→ 文書抜粋:
·····
特許第6139038号公報(特許文献1)は、高圧の超臨界流体ではなく、比較的圧力の低い窒素や二酸化炭素等の物理発泡剤を用いた発泡成形体の製造方法を開示している。この方法によれば、特別な高圧装置を用いることなく低圧の物理発泡剤によって比較的簡便なプロセスで樹脂成型体に微細な発泡セルを形成することができる。また、特許文献1は、射出成形法及び押出成形法によって発泡成形体を成形する方法を開示している。
射出成形法は、複雑な形状の発泡成形体を得ることができる。しかしながら、金型内を溶融樹脂の表層が冷却固化しながら流動する。その際、発泡成形体の表層には非発泡のスキン層が比較的薄く形成される。一方、押出成形法は、射出成形法よりも金型の大きさや負荷の制限が少なく、単一形状かつ単一厚みの発泡成形体を連続して作製するのに適している。また、押出成形法により得られるシート状の発泡成形体は、真空成形等を施すことにより、ある程度複雑な形状のもの又は比較的大きなサイズのもの等に賦形することができる。
特許第6328985号公報(特許文献2)は、ポリカーボネート樹脂組成物及びポリカーボネート樹脂組成物からなる樹脂製スーツケース筐体を開示している。ポリカーボネート樹脂組成物は、ポリカーボネート系樹脂及びポリプロピレン系樹脂の合計100重量部に対し、スチレン系熱可塑性エラストマー3~15重量部、ゴム成分がブタジエンゴムまたはブタジエン-アクリル複合ゴムであるコアシェル型グラフトポリマー1~10重量部およびフェノール系熱安定剤0.05~1.0重量部を含んでいる。樹脂製スーツケース筐体は、ポリカーボネート樹脂組成物からなり、優れた軽量性、機械特性及び外観を有している。
特許第3851651号公報(特許文献3)、高密度ポリエチレン樹脂製発泡シート、及びこのシート製容器の製造方法を開示している。シート製容器は、高密度ポリエチレン樹脂製発泡シートを熱成形する際の金型温度を105~115°の温度範囲とし、容器成形後に10~20秒間アニーリングして製造される。高密度ポリエチレン樹脂製発泡シートは、0.942~0.968の密度、0.1~0.9g/10分のMFR及び2~15gの溶融張力を有する高密度ポリエチレン系樹脂75~93重量%と、1~10g/10分のMFR及び、15~25gの溶融張力を有するポリプロピレン系樹脂25~7重量%とを含む樹脂脂組成物からなり、1.1~5.0倍の発泡倍率を有し、0.5~3.0mmの厚みを有する。シート製容器は、軽量で優れた耐熱性、耐寒性及び剛性等を有する。
·····
→ データ一覧:
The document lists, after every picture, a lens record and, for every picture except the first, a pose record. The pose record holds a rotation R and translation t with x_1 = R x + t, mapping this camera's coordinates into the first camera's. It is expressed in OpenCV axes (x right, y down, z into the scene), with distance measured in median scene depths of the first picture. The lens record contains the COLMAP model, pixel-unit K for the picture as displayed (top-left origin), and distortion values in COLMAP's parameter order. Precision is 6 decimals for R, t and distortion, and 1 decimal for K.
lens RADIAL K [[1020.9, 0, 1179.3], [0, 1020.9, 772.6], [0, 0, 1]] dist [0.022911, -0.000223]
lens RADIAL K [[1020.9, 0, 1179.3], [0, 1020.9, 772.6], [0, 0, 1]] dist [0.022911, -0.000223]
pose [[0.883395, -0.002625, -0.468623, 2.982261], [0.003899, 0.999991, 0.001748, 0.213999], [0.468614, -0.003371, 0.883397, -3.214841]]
·····
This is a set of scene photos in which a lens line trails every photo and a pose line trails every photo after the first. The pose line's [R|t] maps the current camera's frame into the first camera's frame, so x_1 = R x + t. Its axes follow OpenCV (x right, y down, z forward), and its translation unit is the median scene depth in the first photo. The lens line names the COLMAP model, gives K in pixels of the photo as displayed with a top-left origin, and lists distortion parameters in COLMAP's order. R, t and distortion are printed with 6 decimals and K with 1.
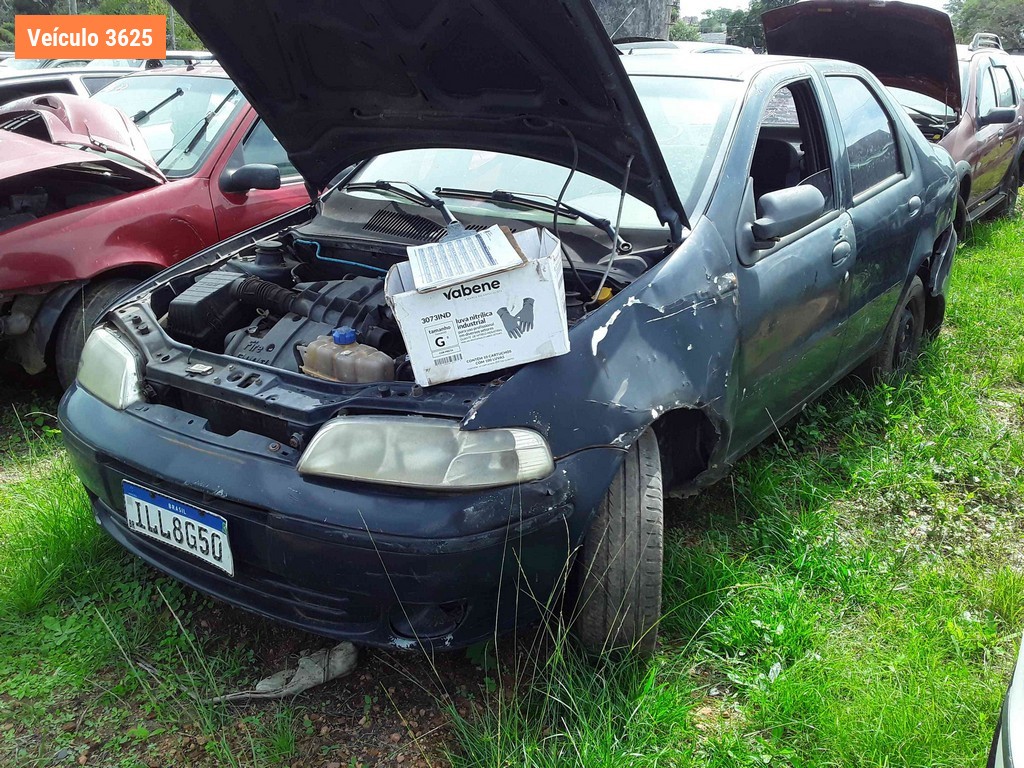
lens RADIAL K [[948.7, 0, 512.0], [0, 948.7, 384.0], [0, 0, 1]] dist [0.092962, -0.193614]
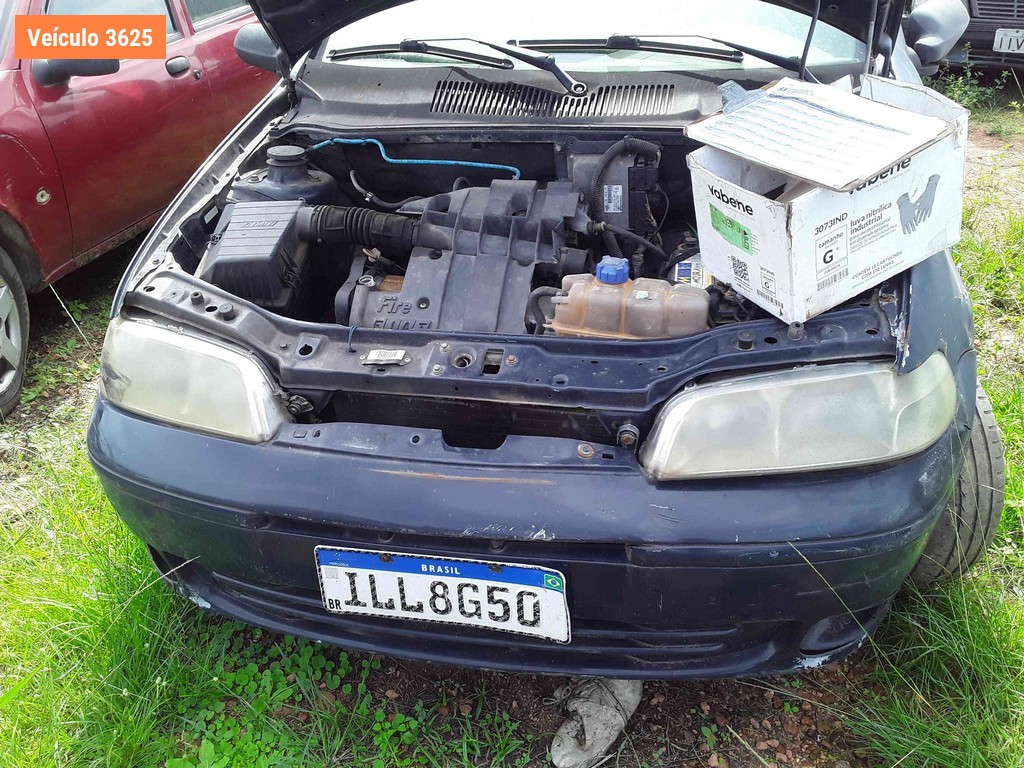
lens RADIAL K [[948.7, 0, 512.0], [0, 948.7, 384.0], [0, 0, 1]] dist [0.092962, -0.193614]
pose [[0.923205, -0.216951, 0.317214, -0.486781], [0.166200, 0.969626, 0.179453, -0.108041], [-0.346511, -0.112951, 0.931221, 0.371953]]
·····
→ 課題の詳細:
文書抜粋に出てくる特許公報の番号をすべて挙げてください。 データは文書抜粋とは別の出典から取られたものです。

→ 出力結果:
特許第6139038号公報
特許第6328985号公報
特許第3851651号公報